Transcriptomic effects of di-(2-ethylhexyl)-phthalate in Syrian hamster embryo cells: an important role of early cytoskeleton disturbances in carcinogenesis?

BMC Genomics 2011 Oct 25;12:524. Epub 2011 Oct 25.

CNRS UMR7146, Laboratoire I.E.B.E., Rue General Delestraint, 57070 Metz, France.

Background: Di-(2-ethylhexyl)-phthalate (DEHP) is a commonly used plasticizer in polyvinylchloride (PVC) formulations and a potentially non-genotoxic carcinogen. The aim of this study was to identify genes whose level of expression is altered by DEHP by using a global wide-genome approach in Syrian hamster embryo (SHE) cells, a model similar to human cells regarding their responses to this type of carcinogen. With mRNA Differential Display (DD), we analysed the transcriptional regulation of SHE cells exposed to 0, 12.5, 25 and 50 μM of DEHP for 24 hrs, conditions which induced neoplastic transformation of these cells. A real-time quantitative polymerase chain reaction (qPCR) was used to confirm differential expression of genes identified by DD.
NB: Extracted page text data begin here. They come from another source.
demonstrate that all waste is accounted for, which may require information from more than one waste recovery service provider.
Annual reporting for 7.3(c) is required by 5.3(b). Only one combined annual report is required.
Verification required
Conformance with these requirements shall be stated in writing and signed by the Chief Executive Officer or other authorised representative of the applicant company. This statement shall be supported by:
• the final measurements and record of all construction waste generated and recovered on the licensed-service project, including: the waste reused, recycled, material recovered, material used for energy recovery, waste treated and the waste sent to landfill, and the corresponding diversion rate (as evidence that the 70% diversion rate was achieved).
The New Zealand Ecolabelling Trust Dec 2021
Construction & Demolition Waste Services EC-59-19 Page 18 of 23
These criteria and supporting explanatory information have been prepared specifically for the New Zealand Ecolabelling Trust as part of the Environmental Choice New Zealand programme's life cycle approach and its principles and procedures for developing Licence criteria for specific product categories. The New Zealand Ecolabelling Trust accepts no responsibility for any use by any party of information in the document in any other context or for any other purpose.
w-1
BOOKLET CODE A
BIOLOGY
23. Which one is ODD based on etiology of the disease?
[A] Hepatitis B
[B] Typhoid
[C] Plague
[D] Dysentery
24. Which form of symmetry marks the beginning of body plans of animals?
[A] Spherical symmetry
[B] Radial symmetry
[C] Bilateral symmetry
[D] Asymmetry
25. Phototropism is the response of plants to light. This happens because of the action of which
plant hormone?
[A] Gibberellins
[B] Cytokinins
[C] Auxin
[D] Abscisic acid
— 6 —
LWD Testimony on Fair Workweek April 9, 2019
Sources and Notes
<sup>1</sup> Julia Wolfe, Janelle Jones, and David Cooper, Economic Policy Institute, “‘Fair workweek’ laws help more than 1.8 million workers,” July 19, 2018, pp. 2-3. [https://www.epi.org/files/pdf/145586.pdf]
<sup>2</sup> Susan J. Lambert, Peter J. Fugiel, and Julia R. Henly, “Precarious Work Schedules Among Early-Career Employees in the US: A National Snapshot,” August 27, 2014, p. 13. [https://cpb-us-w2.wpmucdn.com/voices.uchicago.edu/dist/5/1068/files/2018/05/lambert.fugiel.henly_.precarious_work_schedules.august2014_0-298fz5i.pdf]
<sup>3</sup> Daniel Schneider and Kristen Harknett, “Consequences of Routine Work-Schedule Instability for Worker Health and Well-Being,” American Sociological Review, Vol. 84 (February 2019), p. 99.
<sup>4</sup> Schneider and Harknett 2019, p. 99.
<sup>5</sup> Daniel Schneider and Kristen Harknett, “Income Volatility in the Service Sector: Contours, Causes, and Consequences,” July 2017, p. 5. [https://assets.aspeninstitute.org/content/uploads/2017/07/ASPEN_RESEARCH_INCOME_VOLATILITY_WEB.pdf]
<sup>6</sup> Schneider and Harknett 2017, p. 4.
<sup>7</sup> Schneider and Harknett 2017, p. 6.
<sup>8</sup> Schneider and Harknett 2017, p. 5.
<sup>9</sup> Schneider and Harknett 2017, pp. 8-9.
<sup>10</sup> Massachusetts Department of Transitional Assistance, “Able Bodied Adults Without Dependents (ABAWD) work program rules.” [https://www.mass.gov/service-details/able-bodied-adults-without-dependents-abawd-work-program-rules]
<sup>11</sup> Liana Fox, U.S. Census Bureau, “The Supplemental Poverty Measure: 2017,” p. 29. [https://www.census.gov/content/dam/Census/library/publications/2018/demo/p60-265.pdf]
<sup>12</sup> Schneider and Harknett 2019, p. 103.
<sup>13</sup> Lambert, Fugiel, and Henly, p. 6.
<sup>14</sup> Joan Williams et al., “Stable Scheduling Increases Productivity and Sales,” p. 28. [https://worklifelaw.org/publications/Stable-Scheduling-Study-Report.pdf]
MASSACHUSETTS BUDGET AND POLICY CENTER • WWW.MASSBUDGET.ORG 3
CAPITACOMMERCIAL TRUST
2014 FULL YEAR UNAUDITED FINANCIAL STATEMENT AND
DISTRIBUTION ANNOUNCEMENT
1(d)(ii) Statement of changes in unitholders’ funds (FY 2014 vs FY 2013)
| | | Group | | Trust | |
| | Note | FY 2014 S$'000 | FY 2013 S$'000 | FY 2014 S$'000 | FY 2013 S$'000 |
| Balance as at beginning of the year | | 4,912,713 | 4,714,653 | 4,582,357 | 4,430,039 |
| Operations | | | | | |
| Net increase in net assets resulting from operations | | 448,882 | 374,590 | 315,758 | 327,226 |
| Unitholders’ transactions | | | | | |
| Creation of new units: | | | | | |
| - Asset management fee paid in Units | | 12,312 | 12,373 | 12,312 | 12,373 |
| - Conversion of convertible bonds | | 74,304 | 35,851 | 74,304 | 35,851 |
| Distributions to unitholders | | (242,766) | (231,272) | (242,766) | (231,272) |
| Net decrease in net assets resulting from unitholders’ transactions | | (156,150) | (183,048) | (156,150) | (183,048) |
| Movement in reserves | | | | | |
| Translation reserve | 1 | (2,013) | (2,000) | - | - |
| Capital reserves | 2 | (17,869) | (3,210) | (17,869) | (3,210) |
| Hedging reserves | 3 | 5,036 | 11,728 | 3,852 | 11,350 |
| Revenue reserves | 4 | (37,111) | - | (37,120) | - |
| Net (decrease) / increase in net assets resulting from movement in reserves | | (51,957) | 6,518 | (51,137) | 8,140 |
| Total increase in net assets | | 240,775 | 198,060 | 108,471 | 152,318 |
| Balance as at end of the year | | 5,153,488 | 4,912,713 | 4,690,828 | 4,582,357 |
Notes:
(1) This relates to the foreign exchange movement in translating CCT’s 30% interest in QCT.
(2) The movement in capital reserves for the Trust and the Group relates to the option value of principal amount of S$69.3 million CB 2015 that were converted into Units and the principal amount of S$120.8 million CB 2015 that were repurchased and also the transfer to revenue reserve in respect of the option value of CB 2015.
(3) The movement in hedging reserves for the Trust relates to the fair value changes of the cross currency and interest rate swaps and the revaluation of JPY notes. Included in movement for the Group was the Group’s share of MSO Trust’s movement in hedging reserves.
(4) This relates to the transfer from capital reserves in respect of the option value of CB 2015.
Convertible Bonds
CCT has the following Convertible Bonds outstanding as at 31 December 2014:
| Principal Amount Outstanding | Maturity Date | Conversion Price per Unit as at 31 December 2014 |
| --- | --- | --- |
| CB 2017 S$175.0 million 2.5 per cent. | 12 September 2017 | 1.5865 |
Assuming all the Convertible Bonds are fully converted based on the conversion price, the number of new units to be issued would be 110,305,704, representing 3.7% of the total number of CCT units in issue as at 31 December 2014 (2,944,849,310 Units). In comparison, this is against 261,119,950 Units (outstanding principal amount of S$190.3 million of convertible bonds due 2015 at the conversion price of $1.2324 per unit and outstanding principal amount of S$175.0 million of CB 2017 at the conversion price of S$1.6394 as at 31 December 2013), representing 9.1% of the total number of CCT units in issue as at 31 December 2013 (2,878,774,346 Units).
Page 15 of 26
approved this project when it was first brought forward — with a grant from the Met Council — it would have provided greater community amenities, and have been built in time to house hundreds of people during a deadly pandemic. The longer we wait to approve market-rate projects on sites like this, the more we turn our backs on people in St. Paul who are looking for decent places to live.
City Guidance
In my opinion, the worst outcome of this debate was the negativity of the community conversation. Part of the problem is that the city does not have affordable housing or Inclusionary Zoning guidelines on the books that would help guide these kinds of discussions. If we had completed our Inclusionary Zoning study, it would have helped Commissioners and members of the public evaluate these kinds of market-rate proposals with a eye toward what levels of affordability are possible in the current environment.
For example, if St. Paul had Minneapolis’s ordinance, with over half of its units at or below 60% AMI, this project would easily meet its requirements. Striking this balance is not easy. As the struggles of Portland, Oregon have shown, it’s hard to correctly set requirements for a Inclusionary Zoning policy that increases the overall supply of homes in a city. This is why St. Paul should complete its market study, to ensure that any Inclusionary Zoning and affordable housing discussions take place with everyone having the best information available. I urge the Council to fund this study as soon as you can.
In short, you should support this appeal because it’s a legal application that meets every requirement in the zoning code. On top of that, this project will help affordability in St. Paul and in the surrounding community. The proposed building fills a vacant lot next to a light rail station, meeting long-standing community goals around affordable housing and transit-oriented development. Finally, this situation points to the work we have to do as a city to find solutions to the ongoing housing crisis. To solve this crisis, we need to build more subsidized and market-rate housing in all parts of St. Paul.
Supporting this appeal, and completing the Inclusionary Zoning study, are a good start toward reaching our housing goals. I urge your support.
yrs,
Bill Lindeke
Results: Gene expression profiling showed 178 differentially-expressed fragments corresponding to 122 genes after tblastx comparisons, 79 up-regulated and 43 down-regulated. The genes of interest were involved in many biological pathways, including signal transduction, regulation of the cytoskeleton, xenobiotic metabolism, apoptosis, lipidogenesis, protein conformation, transport and cell cycle. We then focused particularly on genes involved in the regulation of the cytoskeleton, one of the processes occurring during carcinogenesis and in the early steps of neoplastic transformation. Twenty one cytoskeleton-related genes were studied by qPCR. The down-regulated genes were involved in focal adhesion or cell junction. The up-regulated genes were involved in the regulation of the actin cytoskeleton and this would suggest a role of cellular plasticity in the mechanism of chemical carcinogenesis. The gene expression changes identified in the present study were PPAR-independent.

Conclusion: This study identified a set of genes whose expression is altered by DEHP exposure in mammalian embryo cells. This is the first study that elucidates the genomic changes of DEHP involved in the organization of the cytoskeleton. The latter genes may be candidates as biomarkers predictive of early events in the multistep carcinogenic process.